Otto Ege-MSS collection #7
hand characteristic of N. France & England
of the period, early 13th c.

Petri Rigae 1140? - (Biblia Versificata)
Petrus de Riga (d. 1209) Aurora. c.1300
England, lot half of 13th c. (late 12th c) p 123?
Complete leaf in vellum from the verse Bible
Traditionally known as the Aurora for the light it shed on
obscure passages of scripture.
Written in a single column of 48-49 lines, regular early
gothic script, brown ink, ruled in plummet, 4 two
line initials in alternating red & blue, calligraphic first
letter to each line, long upright format measuring 239x110
mm] (195 x approx. 67mm). - 2nd ed. "Recapitulationes."
The unused format of this leaf, twice as long as it is now,
shows the English custom of folding the skins lengthwise.
-may date from end of the 12th c; may therefore be from the earliest manuscripts of the Aurora.
Petrus de Riga (canon of St. Denis, Paris) composed the work
late in the 12th c. [illegible] the text through 3 revisions. The
Aurora was one of the most popular Latin books of poetry
of the late 12th & 13th c. It was further revised &
enlarged between 1200 & 1208 by Aegidius of Paris. It
became a popular compendium of Bible texts &
gained a reputation through use as a university textbook.
-Su Maggs Bulletin [insert] #13 - 27 [end insert] # 12 - 23 & Quaritch # 1036 - 125.
-It is remarkable that several 12th c Latin epics were printed
& reprinted, but that 2 of the poems most frequent in manuscripts
were never considered worth publishing: the Anti-Claudianus of
Alanus de Insulis & the Aurora of Petrus de Riga.

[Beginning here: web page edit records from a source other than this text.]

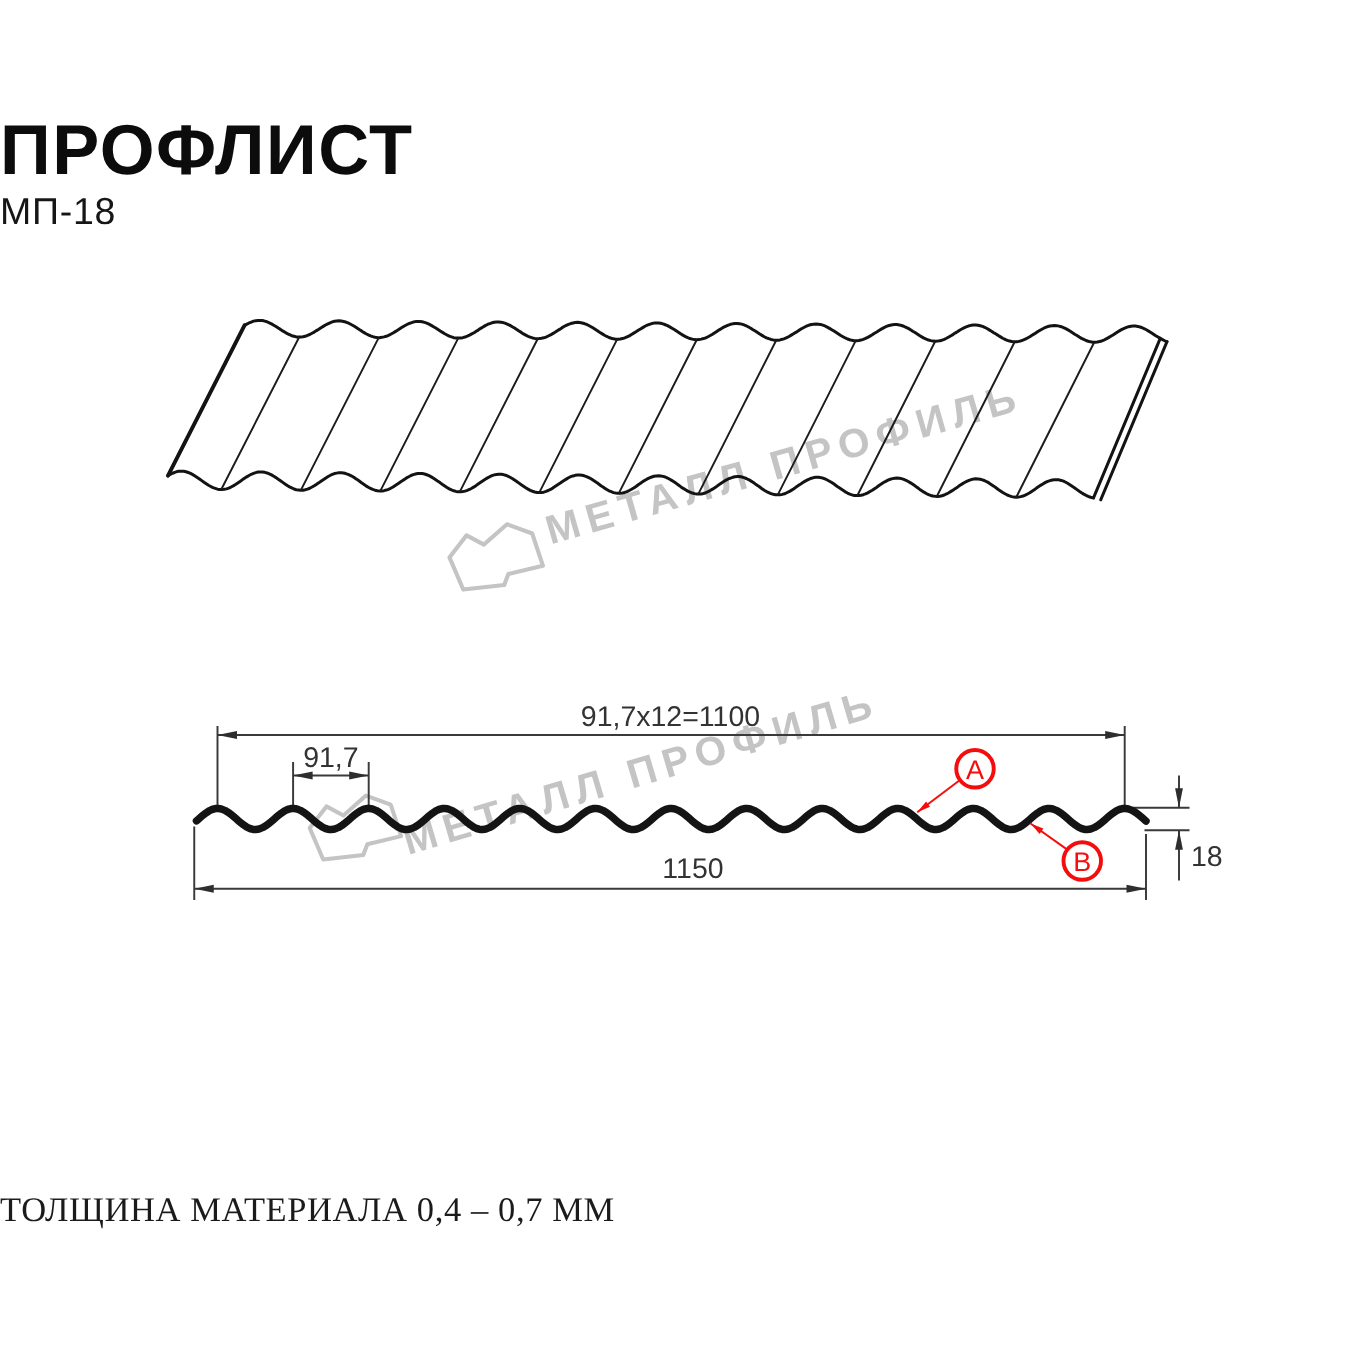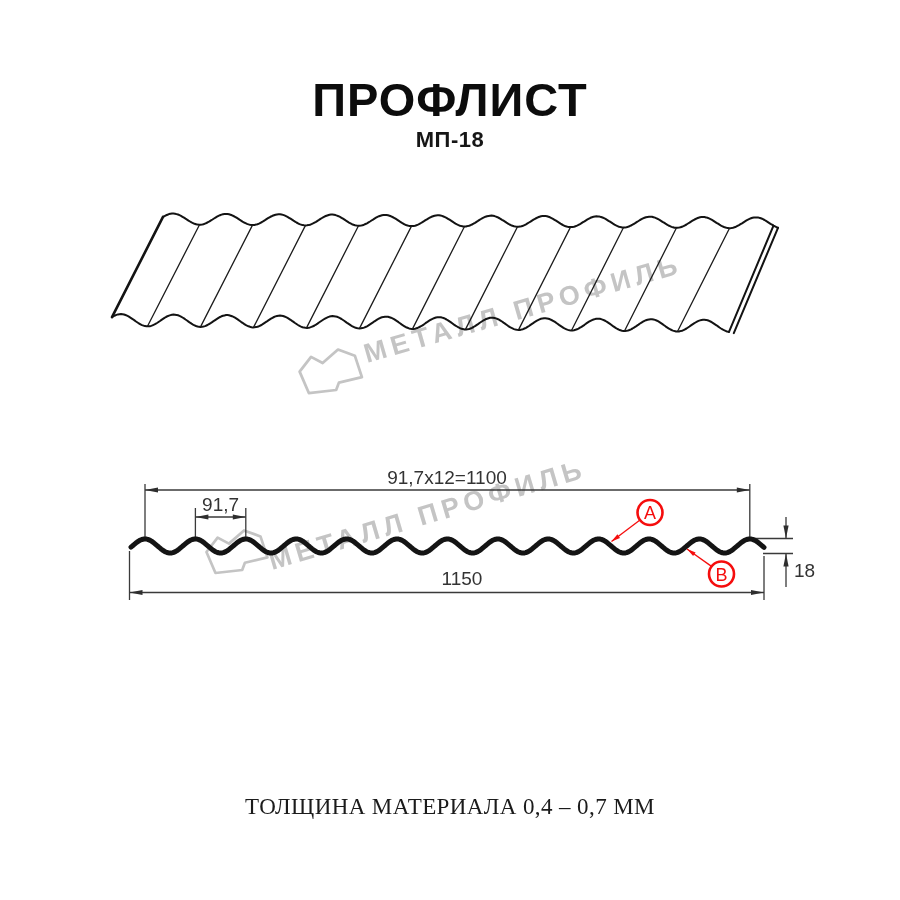--- a/index.html
+++ b/index.html
@@ -5,7 +5,7 @@
   html,body{margin:0;padding:0;background:#ffffff;}
   body{width:900px;height:900px;position:relative;overflow:hidden;
        font-family:"Liberation Sans",sans-serif;}
-  .abs{position:absolute;left:0;width:900px;text-align:center;}
+  .abs{position:absolute;left:0;width:900px;text-align:left;}
   .title{top:72px;font-size:47px;font-weight:900;letter-spacing:1px;color:#0c0c0c;}
   .subtitle{top:127px;font-size:22px;font-weight:700;letter-spacing:0.5px;color:#161616;}
   .footer{top:794px;font-size:23px;font-weight:500;letter-spacing:0.4px;color:#1b1b1b;font-family:Liberation Serif, serif;}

The composition of the whole text of the Aurora must have covered
a period of years. Perhaps 2 decades, between 1170 & 1200. Petri's
longest ed. contained more than 15,000 lines. Between 1200, & even
earlier, & 1208 Aegidius of Paris produced his 2 redactions
of the Aurora.
Actus Apostolorum, Iob, Cantica canticorum - books in
riming hexameters - all other books were written in distiche.
Recapitulationes is a lipogrammatic or "letter dropping" book.